PMM loopt in de huidige programmavorm tot en met het einde van 2022. De huidige programmastructuur wordt dan vervangen door een besturingsvorm waarbij interbestuurlijke samenwerking wordt geborgd. De ontwikkelde instrumenten blijven structureel beschikbaar voor professionals van alle gemeenten en uitvoeringsorganisaties en worden verder geoptimaliseerd. PMM werkt daarbij samen met onder andere het programma WaU en de Aanpak geldzorgen, armoede en schulden. Het komende half jaar is gericht op de afronding van het programma en de borging van de samenhangende instrumenten. Ik zal uw Kamer hierover te zijner tijd informeren.

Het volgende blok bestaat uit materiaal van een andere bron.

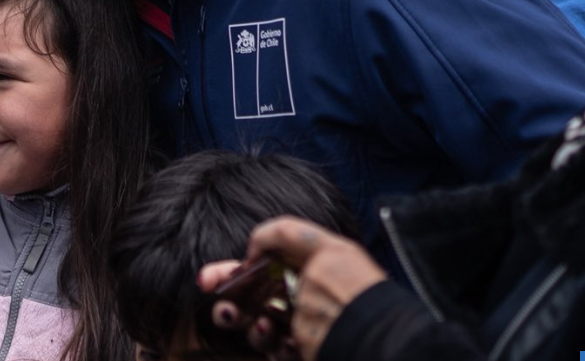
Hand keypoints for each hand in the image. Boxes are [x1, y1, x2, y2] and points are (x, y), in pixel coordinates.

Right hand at [199, 217, 386, 360]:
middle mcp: (295, 300)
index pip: (255, 268)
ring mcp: (296, 329)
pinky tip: (275, 336)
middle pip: (246, 299)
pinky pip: (272, 349)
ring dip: (239, 322)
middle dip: (226, 300)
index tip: (207, 279)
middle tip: (220, 303)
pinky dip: (268, 343)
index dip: (227, 273)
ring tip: (248, 321)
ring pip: (252, 327)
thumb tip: (254, 247)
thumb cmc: (356, 292)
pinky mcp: (298, 351)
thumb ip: (286, 234)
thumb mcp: (327, 248)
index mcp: (300, 271)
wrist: (377, 339)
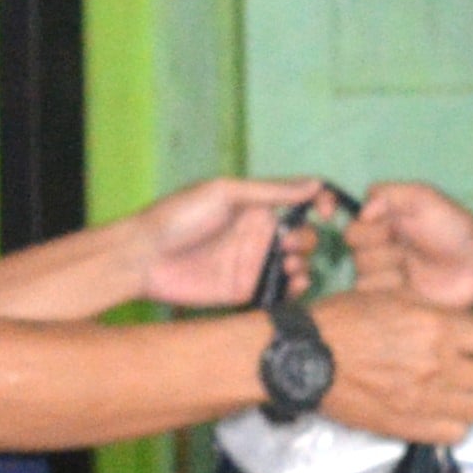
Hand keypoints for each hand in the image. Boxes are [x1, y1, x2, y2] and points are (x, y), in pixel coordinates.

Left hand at [135, 178, 326, 308]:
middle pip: (303, 235)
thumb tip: (315, 182)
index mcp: (256, 206)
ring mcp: (253, 263)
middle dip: (308, 239)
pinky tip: (294, 284)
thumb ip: (271, 191)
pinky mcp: (246, 290)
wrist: (146, 257)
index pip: (299, 202)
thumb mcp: (226, 193)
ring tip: (289, 265)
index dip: (320, 203)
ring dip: (304, 263)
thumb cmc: (180, 216)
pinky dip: (295, 288)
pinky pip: (280, 290)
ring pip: (297, 264)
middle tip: (288, 244)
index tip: (326, 210)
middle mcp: (258, 234)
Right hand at [312, 288, 472, 444]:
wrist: (305, 356)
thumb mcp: (394, 295)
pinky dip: (453, 424)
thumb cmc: (345, 318)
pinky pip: (454, 433)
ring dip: (471, 401)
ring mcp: (425, 399)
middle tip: (470, 371)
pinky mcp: (408, 425)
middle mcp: (440, 365)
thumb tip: (469, 325)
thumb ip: (437, 311)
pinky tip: (438, 412)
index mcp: (440, 327)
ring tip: (454, 393)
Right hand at [345, 181, 472, 307]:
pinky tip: (410, 285)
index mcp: (382, 221)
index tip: (388, 226)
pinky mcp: (388, 298)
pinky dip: (388, 287)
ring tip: (411, 268)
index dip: (370, 230)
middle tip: (406, 248)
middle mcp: (377, 246)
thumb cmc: (454, 229)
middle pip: (353, 244)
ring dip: (387, 267)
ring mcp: (381, 272)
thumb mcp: (425, 197)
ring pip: (360, 269)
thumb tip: (362, 211)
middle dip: (380, 244)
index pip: (353, 221)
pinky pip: (369, 293)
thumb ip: (390, 194)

De Minister voor Armoedebeleid, Participatie en Pensioenen, C.J. Schouten


X Noot
1

Verkenning Regeling Maatwerk Multiprobleem Huishoudens, bijlage bij Kamerstuk, 34 477, nr. 63.

X Noot
2

Verkenning Regeling Maatwerk Multiprobleem Huishoudens, p. 6-11.

X Noot
3

Kamerstuk 34 477, nr. 63.

X Noot
4

In het kader van de Aanpak geldzorgen, armoede en schulden is het voornemen succesvolle financieringsvormen op te schalen en te experimenteren met nieuwe financieringsvormen, waarbij verschillende geldstromen worden gecombineerd, ten einde hulp of voorzieningen eenvoudiger beschikbaar te kunnen stellen.

X Noot
5

Kamerstuk 26 643, nr. 644.

X Noot
6

NVVK financiële hulpverleners – Jaarverslag 2021.

X Noot
7

Programma Schuldenrust van de gemeente Amsterdam.

X Noot
8

Kamerstuk 24 515, nr. 615.

X Noot
9

Kamerstuk 35 510, nr. 4.

X Noot
10

Kamerstuk 35 510, nr. 24. Uw Kamer wordt door de Minister van Binnenlandse Zaken en Koninkrijksrelaties en de Minister voor Rechtsbescherming voor het zomerreces geïnformeerd over de voortgang van het Awb-traject en de inventarisatie van hardvochtigheden.

X Noot
11

In 2020 is er een internetconsultatie geweest voor de conceptregeling, zie www.internetconsultatie.nl/meervoudigeproblematiek.

X Noot
12

De onderliggende beslisnota «Nota beëindiging wetgevingstraject Programma Maatwerk Multiprobleemhuishoudens (PMM)» is bij deze brief gevoegd.

X Noot
13

Coalitieakkoord 2021–2025 «Omzien naar elkaar, vooruitkijken naar de toekomst» (Bijlage bij Kamerstuk 35 788, nr. 77), p. 1.